[GIVEN ENTRIES]
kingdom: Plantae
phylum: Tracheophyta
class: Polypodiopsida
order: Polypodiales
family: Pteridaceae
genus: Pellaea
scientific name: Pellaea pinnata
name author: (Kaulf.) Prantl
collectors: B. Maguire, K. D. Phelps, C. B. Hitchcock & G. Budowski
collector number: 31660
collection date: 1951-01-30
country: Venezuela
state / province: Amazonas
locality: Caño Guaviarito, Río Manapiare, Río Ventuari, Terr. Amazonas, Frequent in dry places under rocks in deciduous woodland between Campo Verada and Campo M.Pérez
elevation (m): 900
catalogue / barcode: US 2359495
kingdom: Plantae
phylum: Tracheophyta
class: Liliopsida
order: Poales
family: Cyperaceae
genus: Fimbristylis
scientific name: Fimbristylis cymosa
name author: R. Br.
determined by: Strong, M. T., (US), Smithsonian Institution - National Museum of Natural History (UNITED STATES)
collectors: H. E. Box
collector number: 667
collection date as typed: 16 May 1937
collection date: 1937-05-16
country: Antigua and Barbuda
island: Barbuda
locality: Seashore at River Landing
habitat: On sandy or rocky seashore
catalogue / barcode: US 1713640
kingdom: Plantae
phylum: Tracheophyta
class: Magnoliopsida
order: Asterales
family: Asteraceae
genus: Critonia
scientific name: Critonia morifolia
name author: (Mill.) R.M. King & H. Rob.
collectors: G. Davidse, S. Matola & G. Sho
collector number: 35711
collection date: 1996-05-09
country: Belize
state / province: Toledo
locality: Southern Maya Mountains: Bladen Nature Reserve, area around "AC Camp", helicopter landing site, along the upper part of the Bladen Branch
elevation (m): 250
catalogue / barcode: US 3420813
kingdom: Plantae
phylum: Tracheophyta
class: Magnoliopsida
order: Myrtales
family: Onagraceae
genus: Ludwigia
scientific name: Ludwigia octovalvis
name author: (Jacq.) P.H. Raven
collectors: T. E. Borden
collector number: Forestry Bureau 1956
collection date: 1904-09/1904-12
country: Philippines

[EXERCISE AIM]
Can you update every one of the records above so that "catalogue / barcode" reads "catalog number", leaving everything else unchanged?

[WRITTEN SOLUTION]
kingdom: Plantae
phylum: Tracheophyta
class: Polypodiopsida
order: Polypodiales
family: Pteridaceae
genus: Pellaea
scientific name: Pellaea pinnata
name author: (Kaulf.) Prantl
collectors: B. Maguire, K. D. Phelps, C. B. Hitchcock & G. Budowski
collector number: 31660
collection date: 1951-01-30
country: Venezuela
state / province: Amazonas
locality: Caño Guaviarito, Río Manapiare, Río Ventuari, Terr. Amazonas, Frequent in dry places under rocks in deciduous woodland between Campo Verada and Campo M.Pérez
elevation (m): 900
catalog number: US 2359495
kingdom: Plantae
phylum: Tracheophyta
class: Liliopsida
order: Poales
family: Cyperaceae
genus: Fimbristylis
scientific name: Fimbristylis cymosa
name author: R. Br.
determined by: Strong, M. T., (US), Smithsonian Institution - National Museum of Natural History (UNITED STATES)
collectors: H. E. Box
collector number: 667
collection date as typed: 16 May 1937
collection date: 1937-05-16
country: Antigua and Barbuda
island: Barbuda
locality: Seashore at River Landing
habitat: On sandy or rocky seashore
catalog number: US 1713640
kingdom: Plantae
phylum: Tracheophyta
class: Magnoliopsida
order: Asterales
family: Asteraceae
genus: Critonia
scientific name: Critonia morifolia
name author: (Mill.) R.M. King & H. Rob.
collectors: G. Davidse, S. Matola & G. Sho
collector number: 35711
collection date: 1996-05-09
country: Belize
state / province: Toledo
locality: Southern Maya Mountains: Bladen Nature Reserve, area around "AC Camp", helicopter landing site, along the upper part of the Bladen Branch
elevation (m): 250
catalog number: US 3420813
kingdom: Plantae
phylum: Tracheophyta
class: Magnoliopsida
order: Myrtales
family: Onagraceae
genus: Ludwigia
scientific name: Ludwigia octovalvis
name author: (Jacq.) P.H. Raven
collectors: T. E. Borden
collector number: Forestry Bureau 1956
collection date: 1904-09/1904-12
country: Philippines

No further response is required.